Answer these questions about the blog post on view sanitizing:
(a) Whose response led the author to write this post?
(b) What did that person create for his idea, going "the extra mile"?
(c) In the quoted passage, what would you not have to waste cleaning up data in the view layer?

EXERCISE TEXT >>
- - - - - - -

Monday, November 9, 2009

View Sanitizing and Micro-Optimizing

Maurício Linhares posted an intriguing response to my recent post about auto-sanitizing Rails views. I was just gearing up to respond via a comment when I realized I could probably turn it into a full post, so here goes my response!

So, first of all, let me applaud Maurício for actually writing some code and sharing it, rather than keeping the discussion academic and merely flinging arguments around the interwebs. I can't say I always do it, but I have the most fun writing a blog post where I show some code to achieve a solution to a problem I am having. He even went the extra mile to create a plugin for his idea.

That said, I must respectfully disagree with his approach. The gist of how he tackles the problem is to sanitize data as it comes in rather than when you are displaying it. He even argues in his blog post that it is "more adherent to the MVC":

Now, as the data is cleanly stored in your database, you don’t have to waste CPU cycles cleaning up data in your view layer (and you can even say that you’re more adherent to the MVC, as cleaning up user input was never one of it’s jobs).

- - - - - - -

RECORDED DATA >>
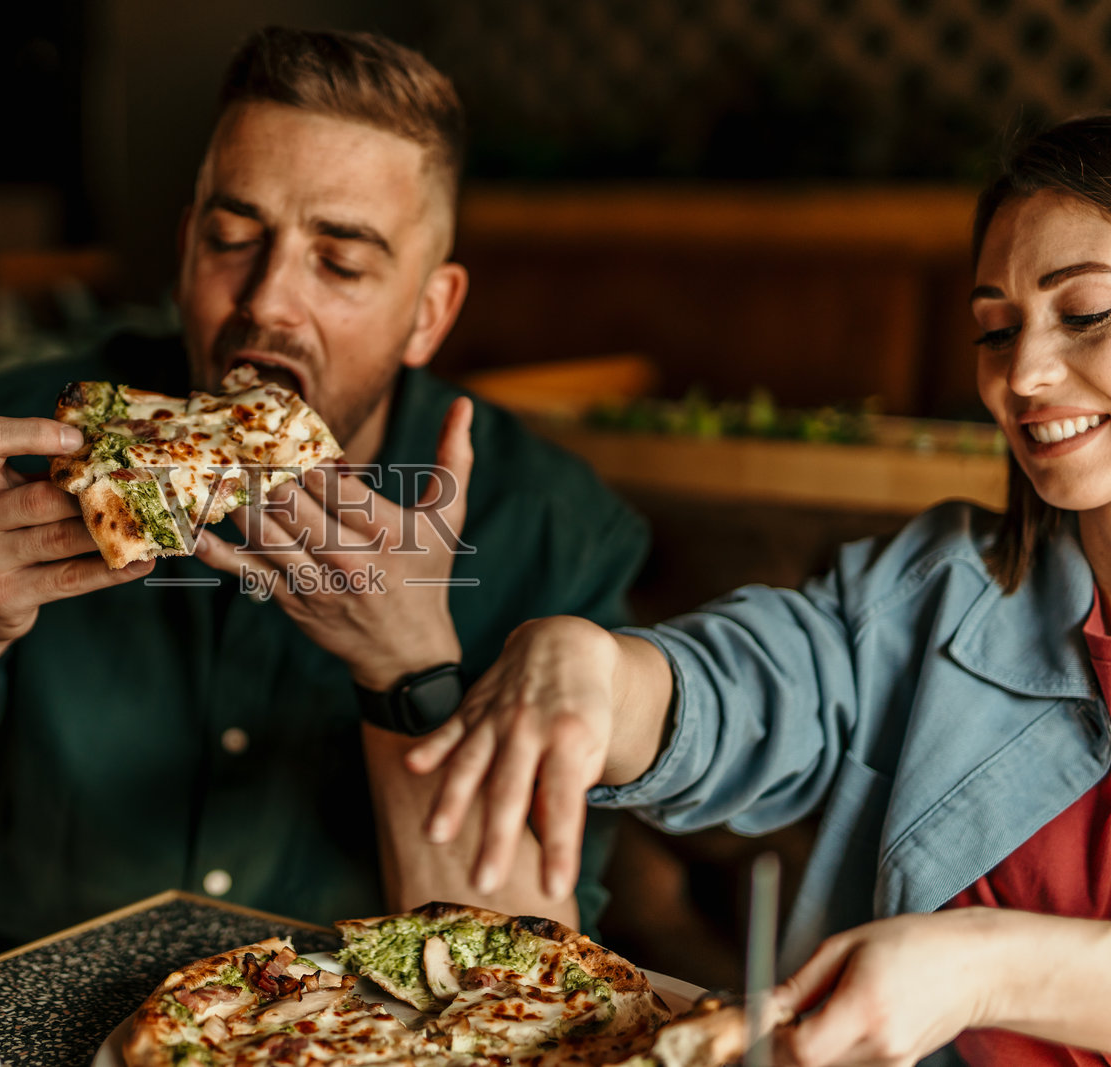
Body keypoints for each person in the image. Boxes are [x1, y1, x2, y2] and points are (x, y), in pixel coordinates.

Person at [0, 26, 647, 965]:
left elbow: (514, 981)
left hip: (326, 1030)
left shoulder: (553, 527)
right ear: (185, 248)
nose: (266, 302)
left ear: (429, 312)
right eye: (232, 238)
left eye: (339, 262)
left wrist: (409, 667)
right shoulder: (25, 443)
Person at [411, 114, 1111, 1066]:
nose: (1022, 375)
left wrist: (988, 968)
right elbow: (758, 677)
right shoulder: (947, 587)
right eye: (996, 329)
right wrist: (598, 669)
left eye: (1086, 312)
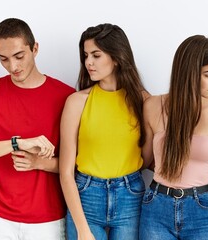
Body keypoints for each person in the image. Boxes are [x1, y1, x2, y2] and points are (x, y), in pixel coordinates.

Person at [0, 18, 75, 239]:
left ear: (35, 48)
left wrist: (40, 163)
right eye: (4, 59)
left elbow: (80, 165)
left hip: (48, 219)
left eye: (19, 56)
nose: (13, 67)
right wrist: (16, 143)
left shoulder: (66, 96)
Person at [139, 35, 208, 240]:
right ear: (188, 73)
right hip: (156, 206)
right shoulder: (153, 106)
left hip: (202, 210)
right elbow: (145, 162)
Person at [59, 23, 150, 240]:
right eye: (86, 55)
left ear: (117, 57)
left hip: (130, 195)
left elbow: (147, 159)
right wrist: (82, 229)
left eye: (96, 55)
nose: (88, 62)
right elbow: (65, 172)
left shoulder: (143, 101)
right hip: (86, 195)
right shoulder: (76, 102)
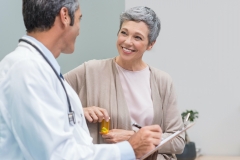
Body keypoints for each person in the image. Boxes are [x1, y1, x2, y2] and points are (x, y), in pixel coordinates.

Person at [0, 1, 162, 160]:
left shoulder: (39, 69)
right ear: (65, 16)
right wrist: (129, 149)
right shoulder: (27, 70)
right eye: (79, 19)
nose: (79, 29)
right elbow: (58, 156)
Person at [64, 6, 185, 160]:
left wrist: (132, 137)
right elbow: (48, 99)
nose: (127, 42)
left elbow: (178, 141)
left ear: (151, 44)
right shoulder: (90, 70)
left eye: (138, 37)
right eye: (124, 33)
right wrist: (80, 110)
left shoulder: (162, 81)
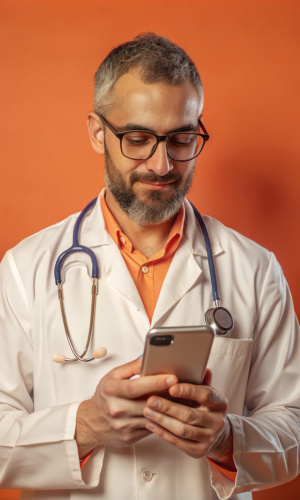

- - - - - - -

EXPECTED ANSWER >>
(a) Maurício Linhares
(b) A plugin
(c) CPU cycles